● PROBLEM TO SOLVE:
The answer should be each line of the records that contains the word "magnetic"; please copy them all.

Page-level text extractions
= = = = =

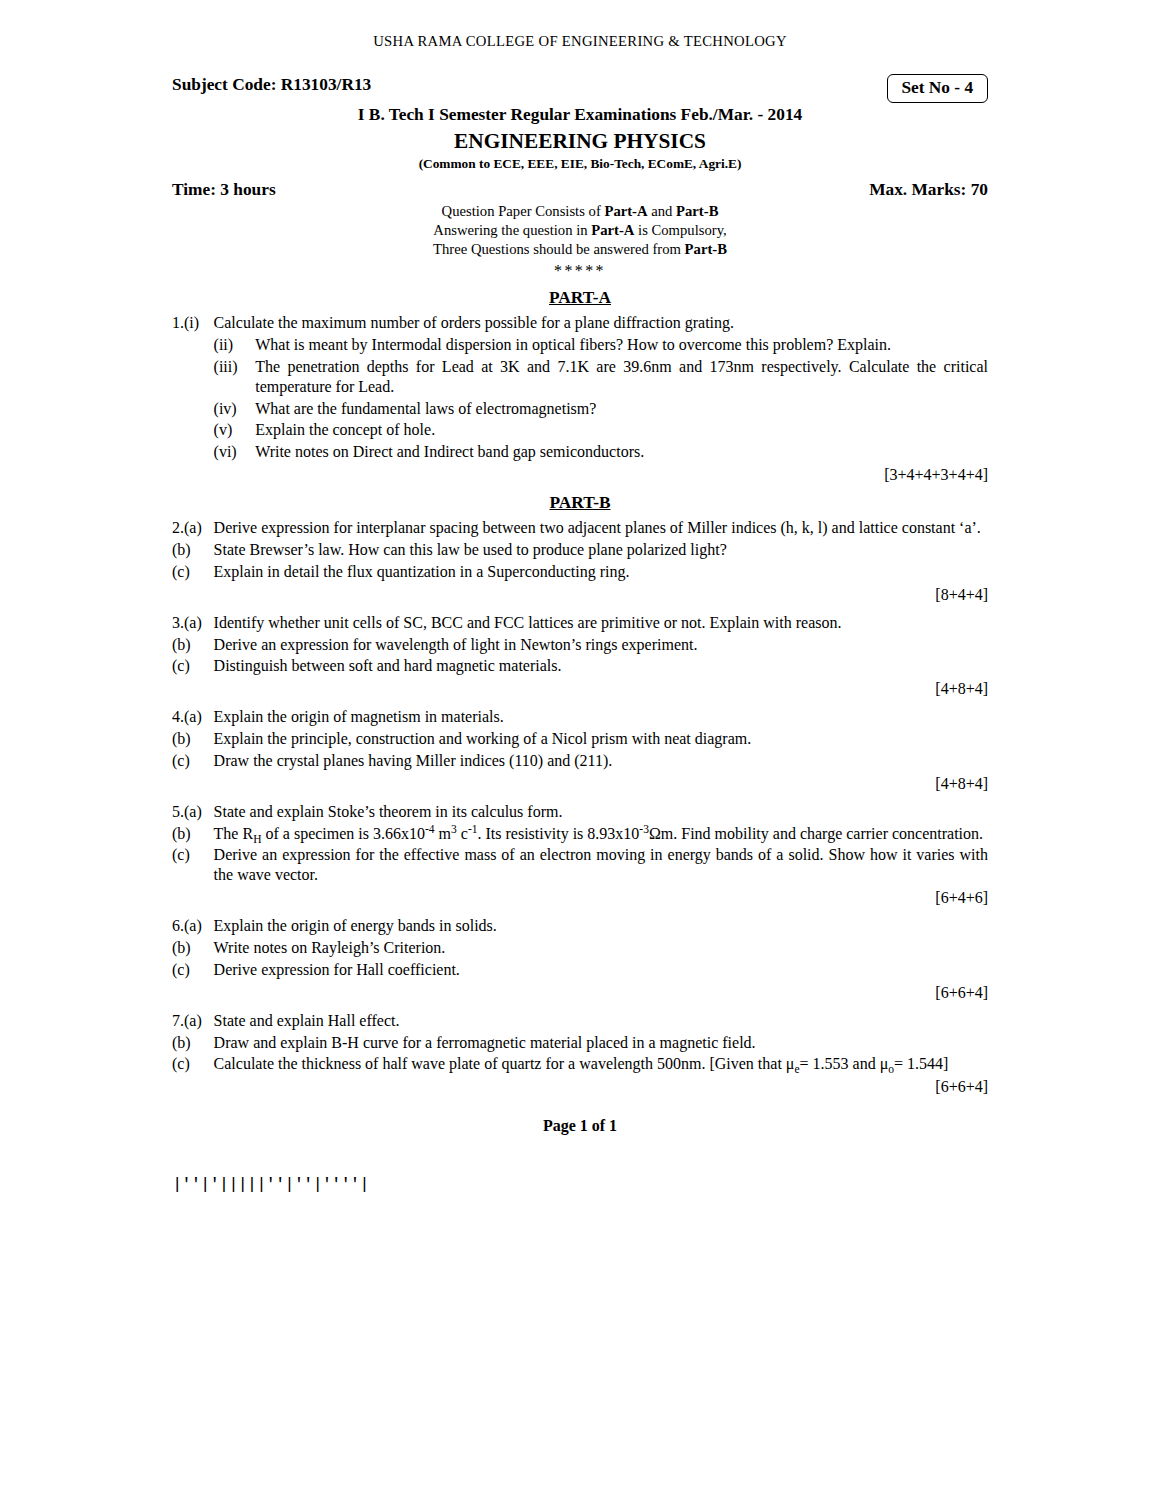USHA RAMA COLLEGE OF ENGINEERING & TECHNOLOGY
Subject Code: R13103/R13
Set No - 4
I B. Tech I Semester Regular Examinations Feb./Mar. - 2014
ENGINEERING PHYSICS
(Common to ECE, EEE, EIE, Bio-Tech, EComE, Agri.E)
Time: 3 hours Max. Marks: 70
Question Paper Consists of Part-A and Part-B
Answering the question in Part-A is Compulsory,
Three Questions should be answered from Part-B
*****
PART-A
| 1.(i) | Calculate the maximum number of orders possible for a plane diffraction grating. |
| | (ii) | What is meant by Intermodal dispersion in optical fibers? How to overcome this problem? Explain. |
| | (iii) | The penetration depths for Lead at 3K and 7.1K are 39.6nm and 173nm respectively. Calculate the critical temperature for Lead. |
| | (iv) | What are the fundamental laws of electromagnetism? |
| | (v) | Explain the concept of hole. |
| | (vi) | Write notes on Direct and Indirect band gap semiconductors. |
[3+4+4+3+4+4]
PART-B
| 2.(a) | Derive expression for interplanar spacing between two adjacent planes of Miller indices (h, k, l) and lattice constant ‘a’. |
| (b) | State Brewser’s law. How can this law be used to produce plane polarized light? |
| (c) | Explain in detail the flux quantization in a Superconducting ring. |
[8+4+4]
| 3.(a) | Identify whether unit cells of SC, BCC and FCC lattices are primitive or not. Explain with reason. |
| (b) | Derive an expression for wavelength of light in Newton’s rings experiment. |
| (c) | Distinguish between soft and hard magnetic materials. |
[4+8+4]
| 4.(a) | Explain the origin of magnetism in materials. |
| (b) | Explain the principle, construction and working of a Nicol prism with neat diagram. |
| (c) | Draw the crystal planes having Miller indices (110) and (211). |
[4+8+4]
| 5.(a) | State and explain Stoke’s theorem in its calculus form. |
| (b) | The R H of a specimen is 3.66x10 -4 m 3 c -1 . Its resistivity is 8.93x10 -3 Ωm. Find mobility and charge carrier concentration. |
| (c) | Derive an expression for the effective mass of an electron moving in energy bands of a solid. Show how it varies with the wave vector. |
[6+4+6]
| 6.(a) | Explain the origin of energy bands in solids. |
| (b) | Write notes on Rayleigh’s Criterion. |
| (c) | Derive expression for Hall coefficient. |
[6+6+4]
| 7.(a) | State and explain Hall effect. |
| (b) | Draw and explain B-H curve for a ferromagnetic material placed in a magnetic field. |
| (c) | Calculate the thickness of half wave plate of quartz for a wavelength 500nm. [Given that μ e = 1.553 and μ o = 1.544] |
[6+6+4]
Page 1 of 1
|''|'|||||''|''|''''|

= = = = =

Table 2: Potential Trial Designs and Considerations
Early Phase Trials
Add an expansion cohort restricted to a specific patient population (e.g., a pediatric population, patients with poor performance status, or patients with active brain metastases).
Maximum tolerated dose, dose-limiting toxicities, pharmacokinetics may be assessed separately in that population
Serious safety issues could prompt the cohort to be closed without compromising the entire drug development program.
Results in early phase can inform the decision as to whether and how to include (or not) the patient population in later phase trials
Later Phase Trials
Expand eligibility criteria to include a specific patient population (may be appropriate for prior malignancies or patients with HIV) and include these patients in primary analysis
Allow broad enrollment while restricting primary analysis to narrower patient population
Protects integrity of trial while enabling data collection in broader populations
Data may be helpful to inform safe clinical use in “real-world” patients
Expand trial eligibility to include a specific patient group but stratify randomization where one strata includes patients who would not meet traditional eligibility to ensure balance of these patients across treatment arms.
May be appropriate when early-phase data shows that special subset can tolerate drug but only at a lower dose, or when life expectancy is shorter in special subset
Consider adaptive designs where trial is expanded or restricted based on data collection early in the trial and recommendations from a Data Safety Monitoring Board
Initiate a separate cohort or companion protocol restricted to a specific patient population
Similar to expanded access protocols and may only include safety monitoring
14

= = = = =

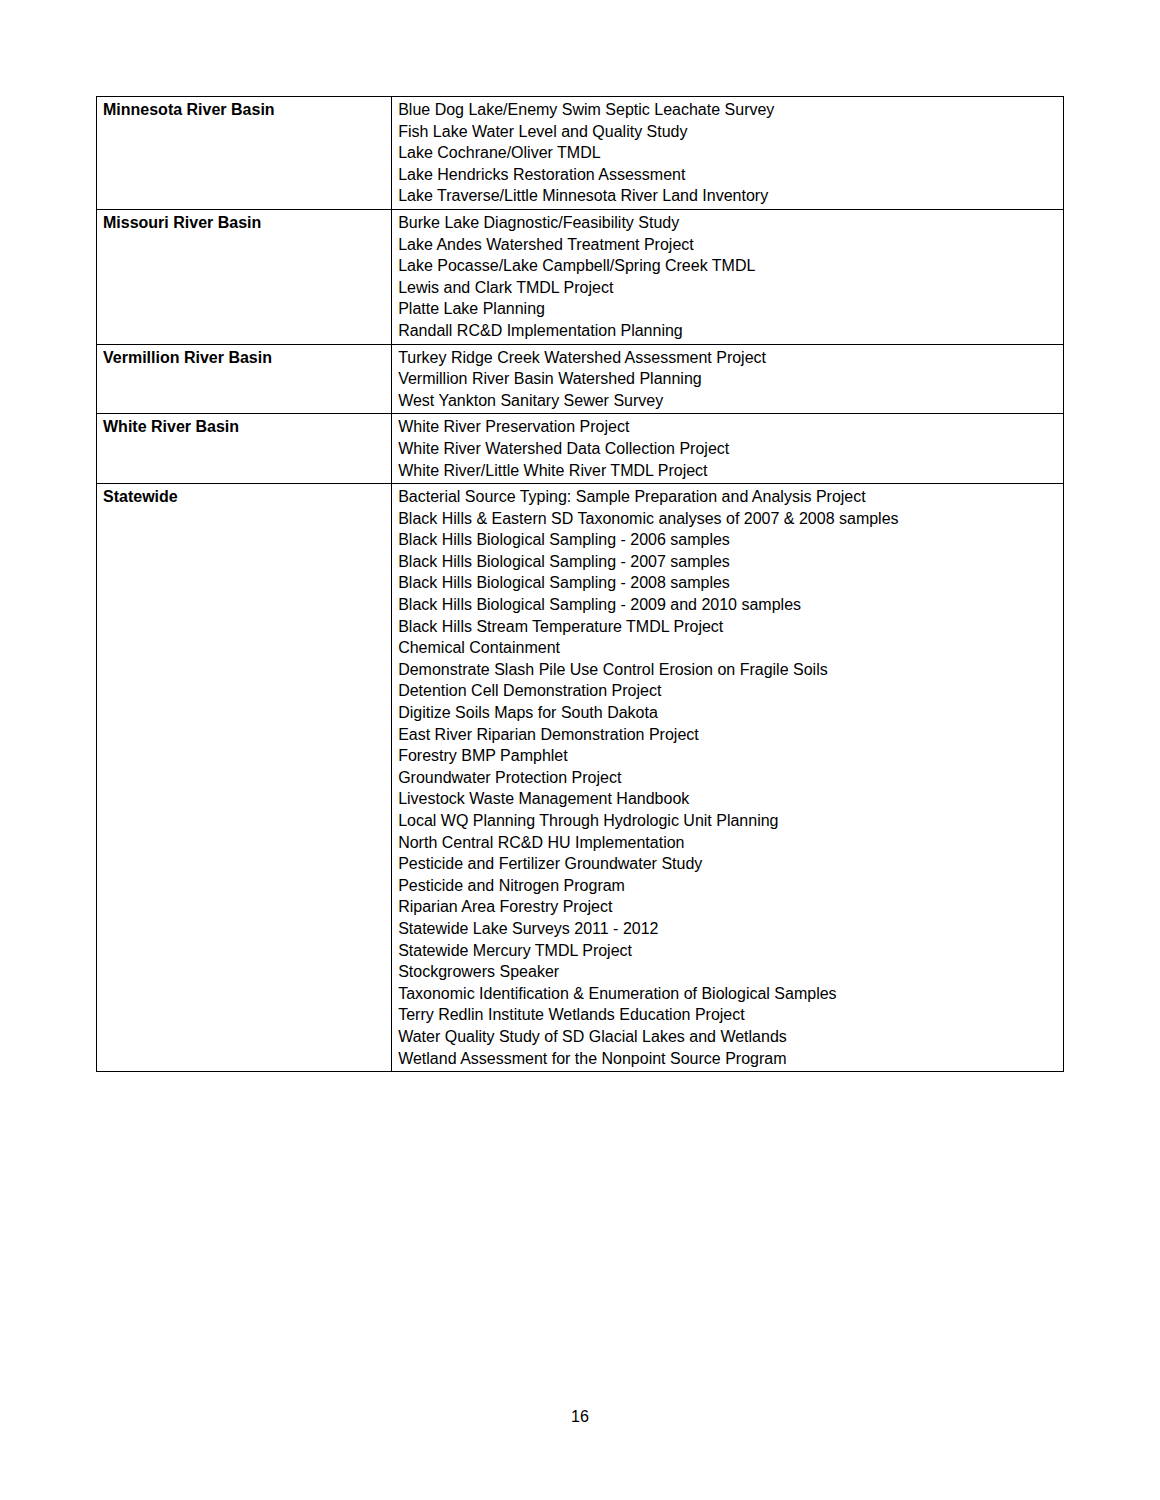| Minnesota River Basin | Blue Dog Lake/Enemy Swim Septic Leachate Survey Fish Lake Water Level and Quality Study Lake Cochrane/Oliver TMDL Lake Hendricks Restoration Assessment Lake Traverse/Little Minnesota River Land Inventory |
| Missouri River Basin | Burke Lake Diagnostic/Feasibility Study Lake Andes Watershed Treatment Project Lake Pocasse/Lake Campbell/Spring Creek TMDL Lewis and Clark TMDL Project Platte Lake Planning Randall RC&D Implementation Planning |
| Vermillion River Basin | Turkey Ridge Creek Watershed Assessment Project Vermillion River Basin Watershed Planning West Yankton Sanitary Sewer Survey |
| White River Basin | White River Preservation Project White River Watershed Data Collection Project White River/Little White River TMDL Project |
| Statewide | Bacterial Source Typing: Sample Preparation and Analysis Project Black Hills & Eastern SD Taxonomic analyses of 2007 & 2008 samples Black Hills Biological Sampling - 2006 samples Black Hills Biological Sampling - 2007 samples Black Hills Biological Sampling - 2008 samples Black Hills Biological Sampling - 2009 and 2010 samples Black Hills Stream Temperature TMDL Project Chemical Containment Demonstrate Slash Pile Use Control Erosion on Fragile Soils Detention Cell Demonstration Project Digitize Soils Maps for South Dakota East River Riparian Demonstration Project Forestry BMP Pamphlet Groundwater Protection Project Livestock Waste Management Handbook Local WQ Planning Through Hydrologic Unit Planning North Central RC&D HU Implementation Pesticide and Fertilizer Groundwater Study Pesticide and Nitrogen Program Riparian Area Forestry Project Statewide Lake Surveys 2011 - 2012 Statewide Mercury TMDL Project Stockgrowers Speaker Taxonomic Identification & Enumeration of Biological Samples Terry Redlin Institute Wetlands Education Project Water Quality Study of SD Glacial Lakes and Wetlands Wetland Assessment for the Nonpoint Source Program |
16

= = = = =

● TASK OUTPUT:
| (c) | Distinguish between soft and hard magnetic materials. |
| (b) | Draw and explain B-H curve for a ferromagnetic material placed in a magnetic field. |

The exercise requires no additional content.